REQUIRED ACTION » Turn the data below into a Markdown table with the columns No. and Line, giving each line of text its own numbered row and skipping blank lines. Leave the pictures out of the table.

RECORDS »
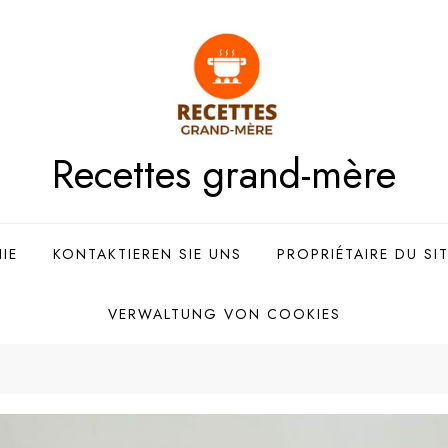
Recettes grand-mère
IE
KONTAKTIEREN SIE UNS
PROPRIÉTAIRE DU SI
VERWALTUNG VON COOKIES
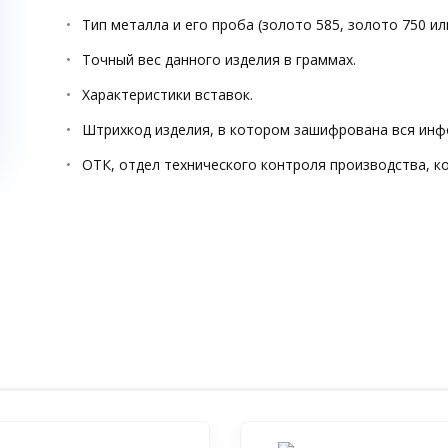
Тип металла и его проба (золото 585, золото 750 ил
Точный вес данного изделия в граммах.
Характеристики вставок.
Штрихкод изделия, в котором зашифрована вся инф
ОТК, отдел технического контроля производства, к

COMPLETED TASK »
| No. | Line |
|---|---|
| 1 | Recettes grand-mère |
| 2 | IE |
| 3 | KONTAKTIEREN SIE UNS |
| 4 | PROPRIÉTAIRE DU SI |
| 5 | VERWALTUNG VON COOKIES |
| 6 | Тип металла и его проба (золото 585, золото 750 ил |
| 7 | Точный вес данного изделия в граммах. |
| 8 | Характеристики вставок. |
| 9 | Штрихкод изделия, в котором зашифрована вся инф |
| 10 | ОТК, отдел технического контроля производства, к |